Hi Aki,
On 09/02/2010 02:52 AM, Aki Niemi wrote:
This "reduced" charset support is available in some current
phones to
reduce the number of segments that a message takes.
Normally, when characters are encountered that don't have a
representation in the GSM 7 bit alphabet, the encoding switches to
UCS-2 that takes roughly twice as much space.
This reduced charset feature transliterates the input string, so that
more unicode characters fit the GSM alphabet. The obvious downside is
that transliterating loses information, i.e., the text gets dumbed
down, and what the recipient receives is not the original text.
Nevertheless, in some regions, this is a must-have feature.
---
src/util.c | 137 +++++++++++++++++++++++++++++++++++++++++++++++++++---
src/util.h | 4 ++
unit/test-util.c | 18 +++++++
Please break this up into two patches.

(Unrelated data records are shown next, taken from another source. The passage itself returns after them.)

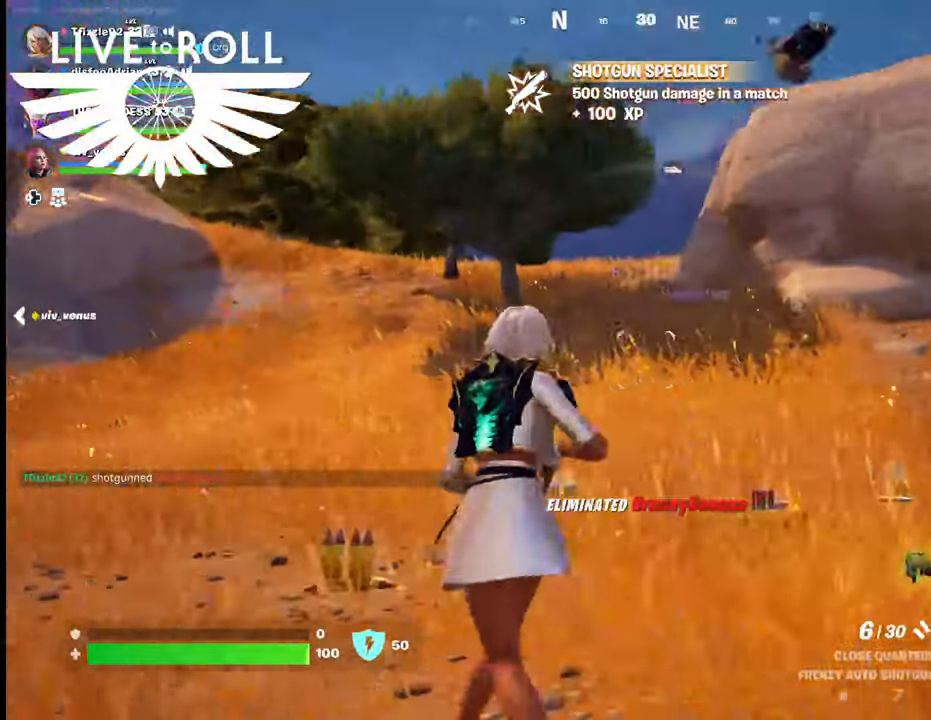
{"buttons": [], "left_stick": "up-right", "right_stick": "center", "events": [[234, "left_stick", "up"], [434, "left_stick", "up-right"]]}
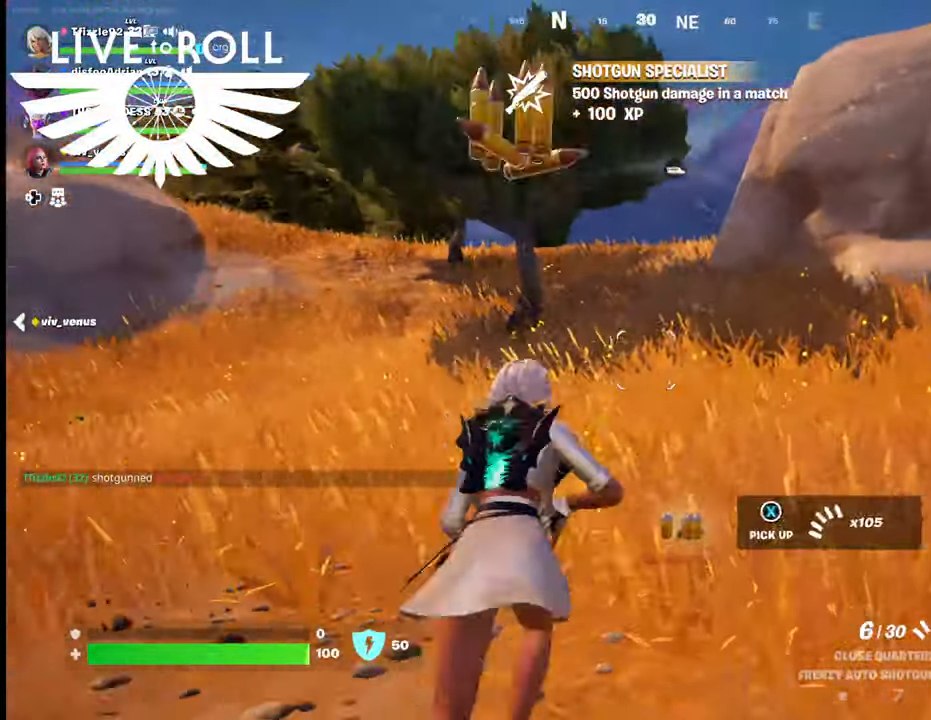
{"buttons": [], "left_stick": "up-right", "right_stick": "left", "events": [[500, "right_stick", "left"]]}
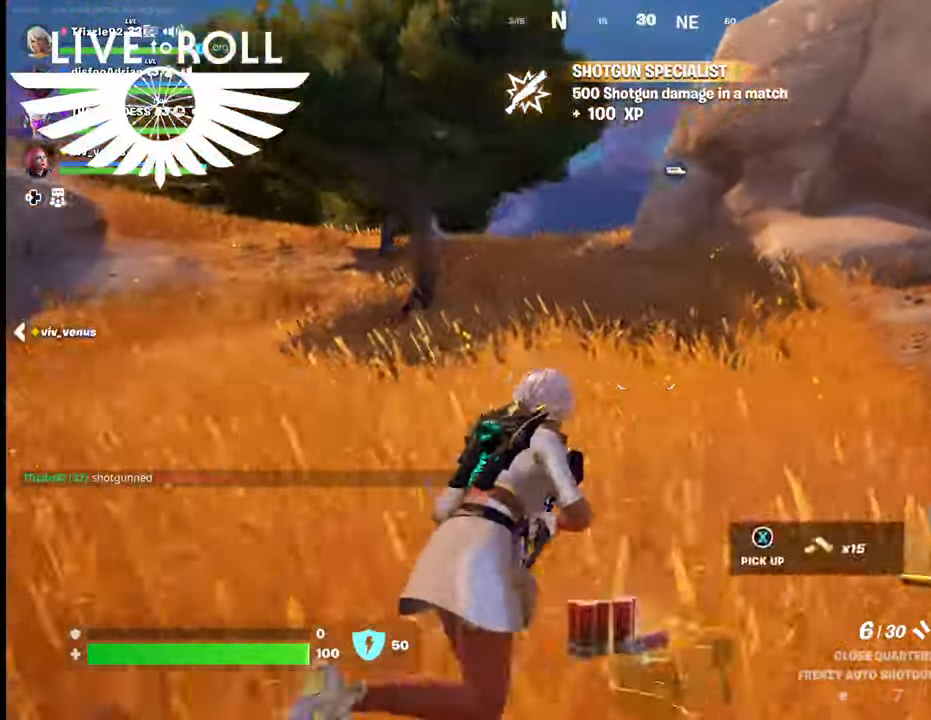
{"buttons": [], "left_stick": "up", "right_stick": "center", "events": [[100, "left_stick", "up-left"], [434, "left_stick", "up"], [467, "right_stick", "center"]]}
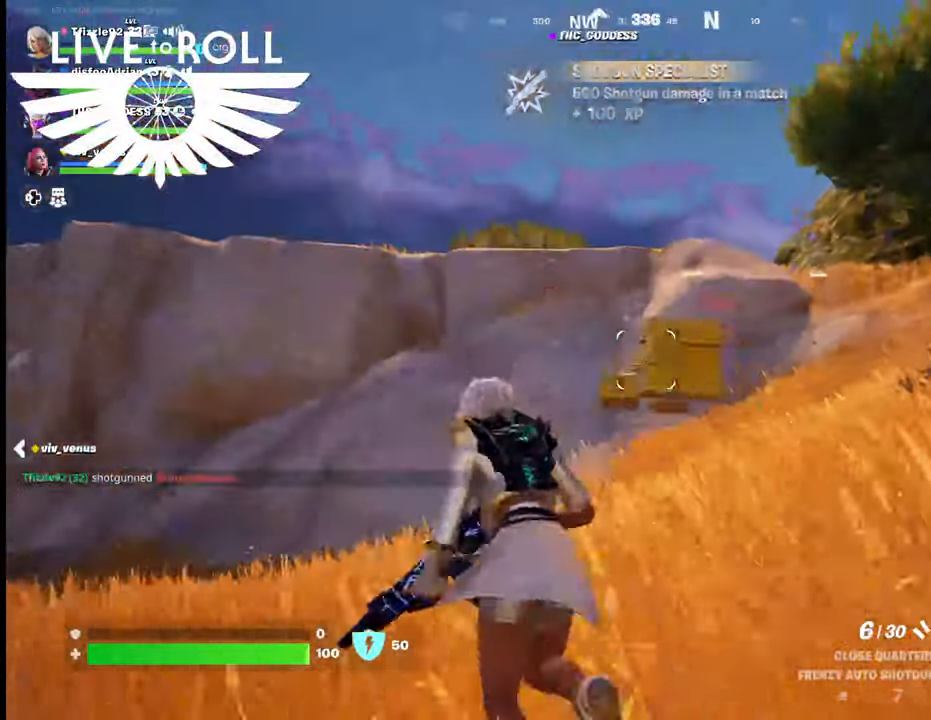
{"buttons": [], "left_stick": "up-right", "right_stick": "center", "events": [[234, "left_stick", "up-right"]]}
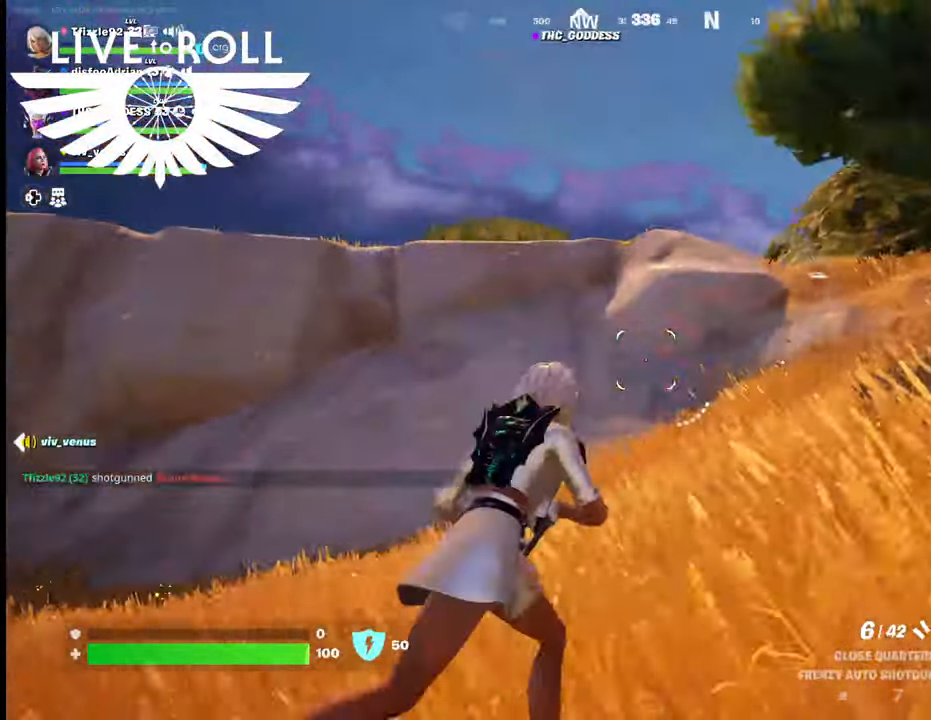
{"buttons": [], "left_stick": "up-right", "right_stick": "center", "events": []}
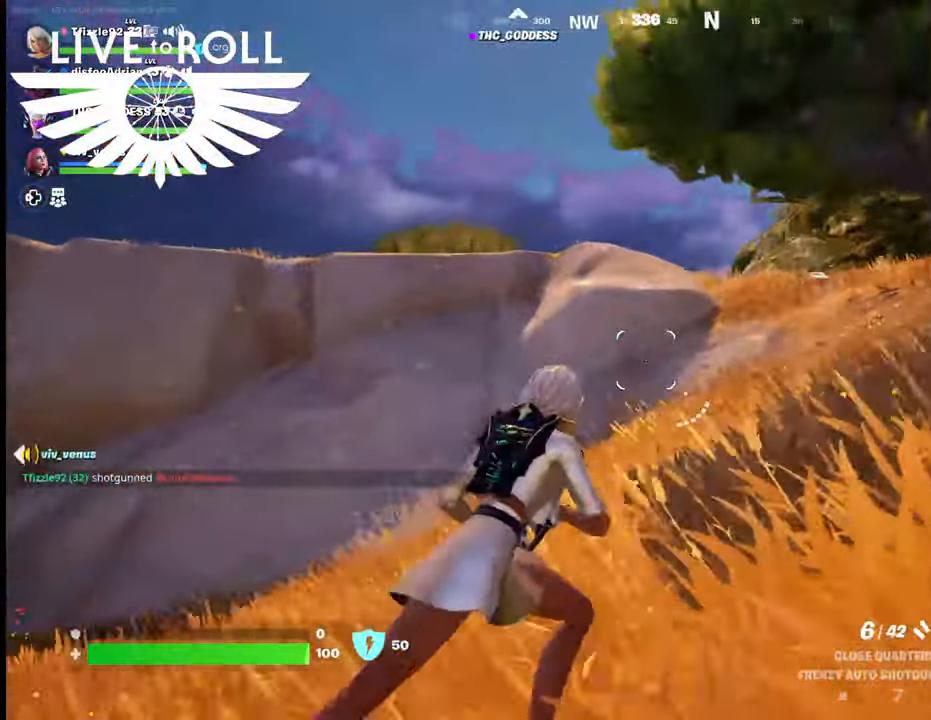
{"buttons": [], "left_stick": "up-right", "right_stick": "center", "events": [[167, "X", "down"], [300, "X", "up"]]}
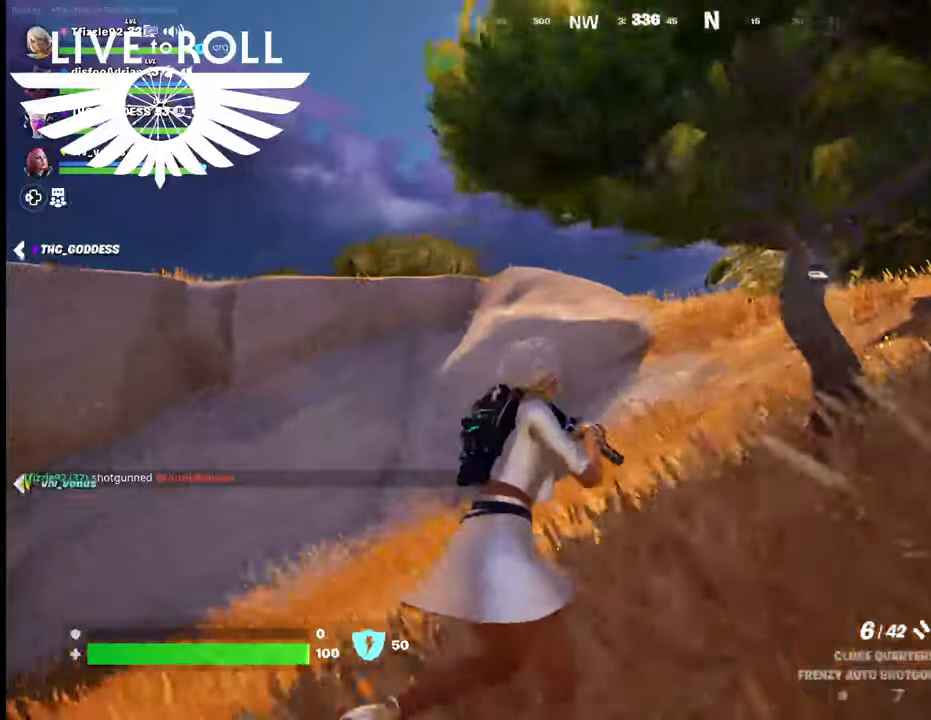
{"buttons": [], "left_stick": "up-right", "right_stick": "center", "events": []}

By convention patches that touch
multiple directories should be broken up, unless needed for compilation
to succeed.
3 files changed, 152 insertions(+), 7 deletions(-)
<snip>
- if (locking_lang >= GSM_DIALECT_INVALID)
+ if (locking_lang > GSM_DIALECT_INVALID)
return NULL;
- if (single_lang >= GSM_DIALECT_INVALID)
+ if (single_lang > GSM_DIALECT_INVALID)
return NULL;
I think this is simply too evil, can't we just change
unicode_single_shift_lookup and gsm_locking_shift_lookup to take the
codepoint table and length directly? Then breakout the core of
convert_gsm_to_utf8_with_lang into a separate function and pass the
table + len to it. Should be cleaner and more readable in my opinion.
Regards,
-Denis